SMN: Well, isn’t the point of art to create dialogue?
DJ: Yeah. I think it’s to provide some sort of insight during a moment of dissonance. It’s to be a voice of reason when common sense and sensibility is being shattered in every direction. And that’s always been the role of the artist, and that will never change. I have a hard time, you know, imagining any true artist who is able to remain silent during times like this.
The works of David Joy
The Line That Held Us (2018)
When Darl Moody went hunting after a monster buck he’s chased for years, he never expected he’d accidentally shoot a man digging ginseng. Worse yet, he’s killed a Brewer, a family notorious for vengeance and violence. With nowhere to turn, Darl calls on the help of the only man he knows will answer, his best friend, Calvin Hooper. But when Dwayne Brewer comes looking for his missing brother and stumbles onto a blood trail leading straight back to Darl and Calvin, a nightmare of revenge rips apart their world. The Line That Held Us is a tale balanced between destruction and redemption where the only hope is to hold on tight. What will you do for the people who mean the most, and what will you grasp to when all that you have is gone? The only certainty in a place so shredded is that no one will get away unscathed.
The Weight of This World (2017)
A combat veteran returned from war, Thad Broom can’t leave the hardened world of Afghanistan behind, nor can he forgive himself for what he saw there. His mother, April, is haunted by her own demons, a secret trauma she has carried for years. Between them is Aiden McCall, loyal to both but unable to hold them together. Connected by bonds of circumstance and duty, friendship and love, these three lives are blown apart when Aiden and Thad witness the accidental death of their drug dealer and a riot of dope and cash drops in their laps. On a meth-fueled journey to nowhere, they will either find the grit to overcome the darkness or be consumed by it.
Where All Light Tends to Go (2015)
The area surrounding Cashiers is home to people of all kinds, but the world that Jacob McNeely lives in is crueler than most. His father runs a methodically organized meth ring, with local authorities on the dime to turn a blind eye to his dealings. Having dropped out of high school and cut himself off from his peers, Jacob has been working for this father for years, all on the promise that his payday will come eventually. The only joy he finds comes from reuniting with Maggie, his first love, and a girl clearly bound for bigger and better things.

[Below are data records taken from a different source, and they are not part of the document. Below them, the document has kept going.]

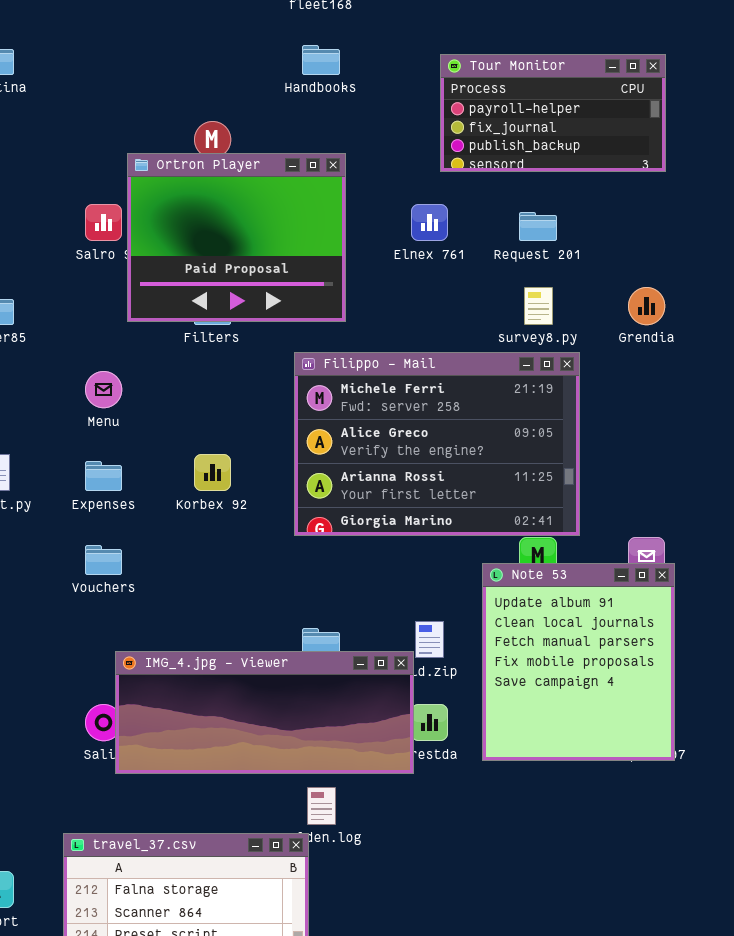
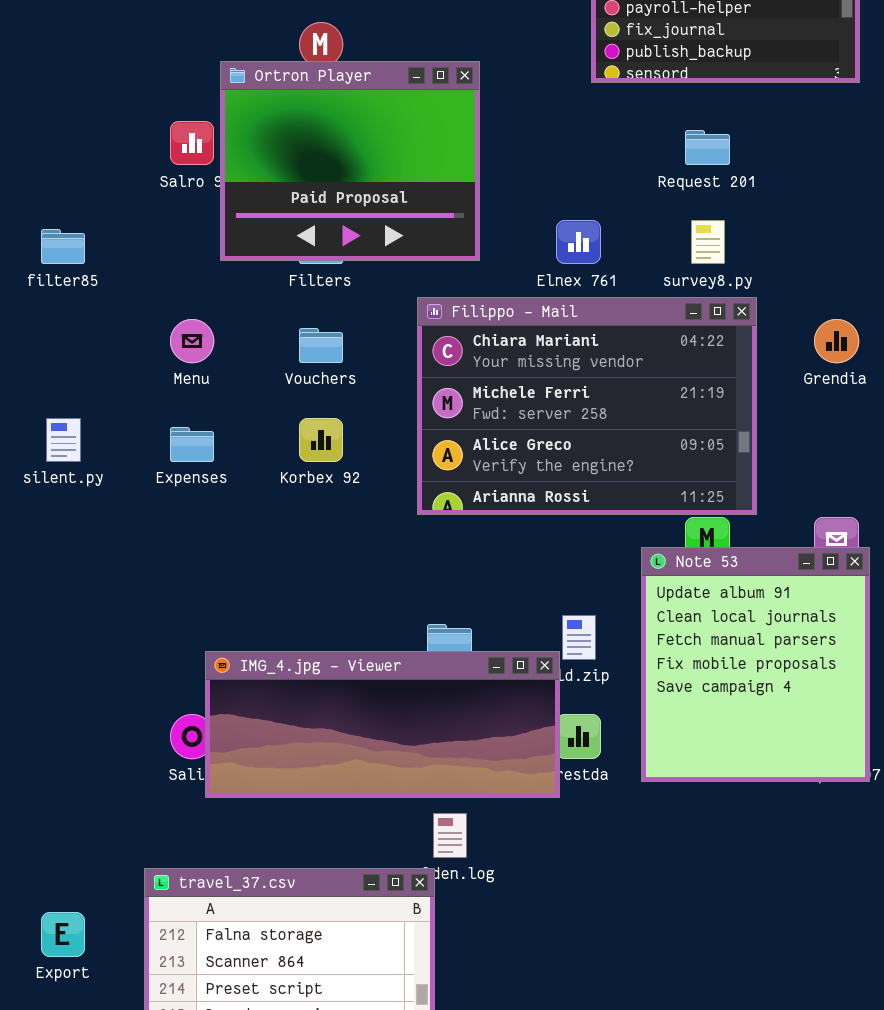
Elnex 761: [411,204,448,241] -> [556,220,601,264], moved
Grendia: [628,287,665,325] -> [814,319,859,363], moved
Filippo - Mail: [294,352,580,536] -> [417,297,757,515], scrolled up 1 row
Vouchers: [85,545,122,575] -> [299,328,343,363], moved

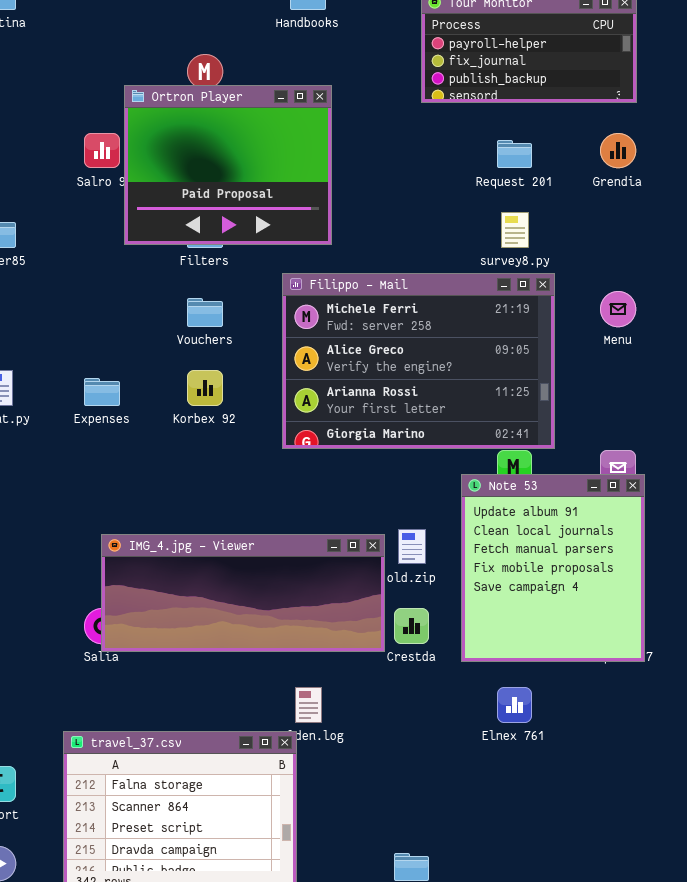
Elnex 761: [556,220,601,264] -> [497,687,532,723], moved
Filippo - Mail: [417,297,757,515] -> [282,273,555,449], scrolled down 1 row
Menu: [170,319,214,363] -> [600,291,636,327], moved
Grendia: [814,319,859,363] -> [600,133,636,168], moved
IMG_4.jpg - Viewer: [205,651,560,798] -> [101,534,385,652], moved

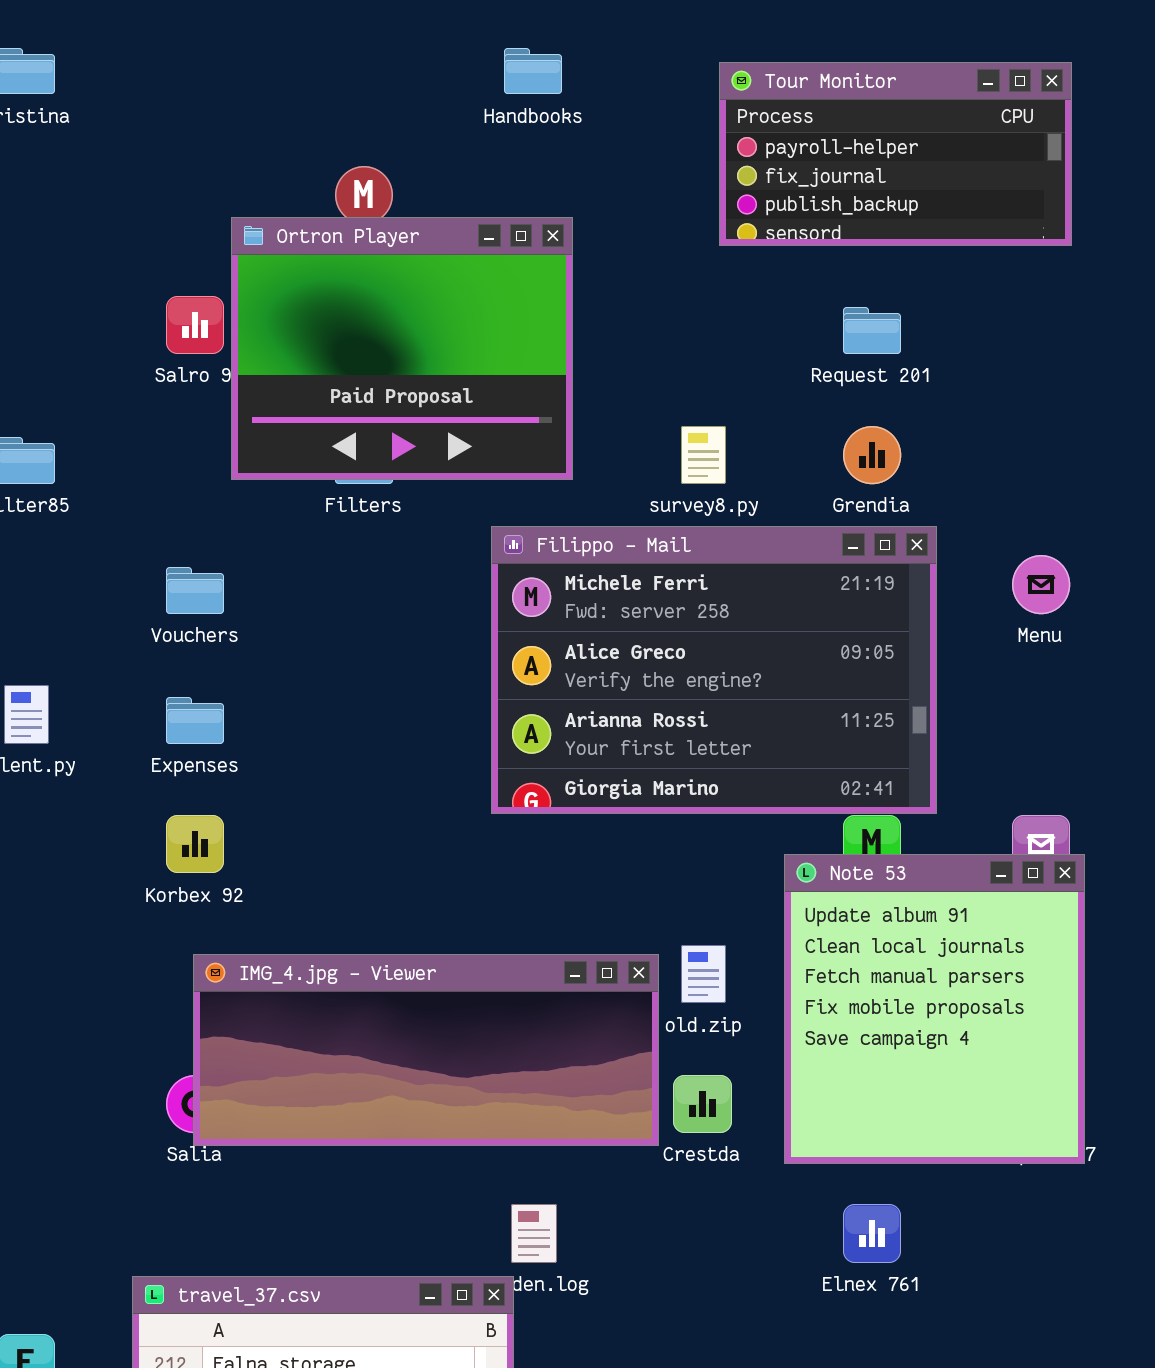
Grendia: [600,133,636,168] -> [843,426,901,484], moved
survey8.py: [501,212,529,248] -> [681,426,726,484], moved
Vouchers: [187,298,223,327] -> [166,567,224,614], moved
Korbex 92: [187,370,223,406] -> [166,815,224,873], moved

Jacob has always been resigned to play the cards that were dealt him, but when he botches a murder and sets off a trail of escalating violence, he’s faced with a choice: stay and appease his kingpin father, or leave the mountains with the girl he loves. In a place where hope takes a back seat to fate, Jacob wonders if he can muster the strength to rise above the only life he’s ever known.
Want to go?
Promoting his new novel The Line That Held Us, author David Joy will be appearing at the following locations in our area:
• 6:30 p.m. Tuesday, Aug. 14. Sponsored by City Lights Bookstore, the event will be held in the Community Room at the Jackson County Public Library, which is located at 310 Keener Street in Sylva.
• 6 p.m. Thursday, Aug. 30. Sponsored by Blue Ridge Books, the event will be held at Smoky Mountain Roasters, which is located at 444 Hazelwood Avenue in Waynesville.